Can the fruits/berries be used frozen or should they be thawed and drained?

If you buy a quart of buttermilk to make this recipe, you can portion the rest of it in measured amounts in freezer bags. It keeps forever in the freezer and is really handy to have around.

Note the recipe says frozen berries, if you thaw first you will discolor the dough with all the liquid. Frozen berries dredge very easily with flour, add them last, fold them in gently and you will have little discoloration.

Two bowls, two whisks. No creaming butter or separating eggs or sifting dry ingredients. And no mixer. Couldn’t be easier, faster, more delish. And still tastes great with just 1/2 cup sugar. I’ve got this cake in the oven now, with frozen cranberries. Can’t wait to try.
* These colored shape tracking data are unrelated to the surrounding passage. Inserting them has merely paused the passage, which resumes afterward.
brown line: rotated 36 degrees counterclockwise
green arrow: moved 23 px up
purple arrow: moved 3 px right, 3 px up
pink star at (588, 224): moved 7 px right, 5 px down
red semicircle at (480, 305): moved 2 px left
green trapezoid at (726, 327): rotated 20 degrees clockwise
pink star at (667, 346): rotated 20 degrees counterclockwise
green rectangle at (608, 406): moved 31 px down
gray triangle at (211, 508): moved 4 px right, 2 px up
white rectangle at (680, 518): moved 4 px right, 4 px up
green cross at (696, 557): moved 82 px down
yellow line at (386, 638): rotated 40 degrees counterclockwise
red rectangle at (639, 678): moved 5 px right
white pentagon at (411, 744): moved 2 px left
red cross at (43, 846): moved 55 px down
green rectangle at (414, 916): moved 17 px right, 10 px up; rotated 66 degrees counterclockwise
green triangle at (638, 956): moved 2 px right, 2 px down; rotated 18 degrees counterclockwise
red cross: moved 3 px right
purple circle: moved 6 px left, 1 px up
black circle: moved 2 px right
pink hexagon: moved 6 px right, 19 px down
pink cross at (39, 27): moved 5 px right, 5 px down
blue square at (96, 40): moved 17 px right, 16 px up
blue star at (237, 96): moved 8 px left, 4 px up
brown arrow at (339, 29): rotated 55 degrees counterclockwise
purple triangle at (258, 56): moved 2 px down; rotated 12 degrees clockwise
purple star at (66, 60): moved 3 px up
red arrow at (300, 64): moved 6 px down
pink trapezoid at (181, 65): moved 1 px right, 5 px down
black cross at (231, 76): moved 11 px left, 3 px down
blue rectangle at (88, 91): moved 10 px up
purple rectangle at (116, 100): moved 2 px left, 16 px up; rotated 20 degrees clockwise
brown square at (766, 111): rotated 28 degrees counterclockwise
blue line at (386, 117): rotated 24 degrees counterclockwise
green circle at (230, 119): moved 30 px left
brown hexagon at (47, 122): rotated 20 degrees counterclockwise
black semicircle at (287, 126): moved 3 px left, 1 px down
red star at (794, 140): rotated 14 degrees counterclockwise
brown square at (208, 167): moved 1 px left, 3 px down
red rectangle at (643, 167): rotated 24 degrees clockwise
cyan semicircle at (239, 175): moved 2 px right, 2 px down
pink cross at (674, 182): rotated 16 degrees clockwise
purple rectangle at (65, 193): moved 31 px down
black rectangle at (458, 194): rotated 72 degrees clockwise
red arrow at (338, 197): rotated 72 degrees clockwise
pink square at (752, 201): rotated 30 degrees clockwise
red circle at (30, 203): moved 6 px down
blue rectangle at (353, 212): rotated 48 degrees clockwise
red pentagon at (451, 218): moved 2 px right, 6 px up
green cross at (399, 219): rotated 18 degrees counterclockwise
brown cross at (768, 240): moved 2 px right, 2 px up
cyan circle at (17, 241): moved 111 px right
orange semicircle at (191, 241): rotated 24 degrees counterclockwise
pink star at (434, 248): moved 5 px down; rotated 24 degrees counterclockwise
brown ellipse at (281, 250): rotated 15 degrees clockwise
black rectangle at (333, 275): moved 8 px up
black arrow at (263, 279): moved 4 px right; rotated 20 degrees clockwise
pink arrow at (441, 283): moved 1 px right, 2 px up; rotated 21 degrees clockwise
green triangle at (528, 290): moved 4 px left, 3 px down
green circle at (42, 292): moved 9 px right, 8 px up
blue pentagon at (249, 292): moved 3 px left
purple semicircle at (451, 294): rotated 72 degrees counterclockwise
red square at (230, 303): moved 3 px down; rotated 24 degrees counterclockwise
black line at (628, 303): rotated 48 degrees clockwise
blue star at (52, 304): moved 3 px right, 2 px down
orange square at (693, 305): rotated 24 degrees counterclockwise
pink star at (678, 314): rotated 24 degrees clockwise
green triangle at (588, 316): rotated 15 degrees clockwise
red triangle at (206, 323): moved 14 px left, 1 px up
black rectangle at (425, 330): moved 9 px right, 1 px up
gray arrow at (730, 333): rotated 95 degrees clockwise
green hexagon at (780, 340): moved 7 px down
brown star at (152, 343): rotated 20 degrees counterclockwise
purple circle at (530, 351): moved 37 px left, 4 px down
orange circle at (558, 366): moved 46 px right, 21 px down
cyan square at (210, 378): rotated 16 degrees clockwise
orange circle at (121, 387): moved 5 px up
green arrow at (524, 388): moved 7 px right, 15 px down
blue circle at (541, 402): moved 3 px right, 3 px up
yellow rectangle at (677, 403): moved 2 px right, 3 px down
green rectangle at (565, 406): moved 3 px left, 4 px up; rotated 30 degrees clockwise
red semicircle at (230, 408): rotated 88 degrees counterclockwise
Use fresh blueberries (~18 ounces), replace vegetable oil with olive oil for a richer cake with more flavor and character. Zest of one lemon livens it up a bit.

I just made this cake. Thanks to the comments, I reduced the sugar to 3/4 cup, but I think it could be reduced to 1/2. I added a teaspoon of ground ginger and a few shavings of nutmeg. I also have some cake enhancers from King Arthur Baking - I used a teaspoon of Buttery Sweet Dough emulsion. The cake is delicious and definitely a keeper! I had thought it would work well in the fall with cut plums and the batter spread on top.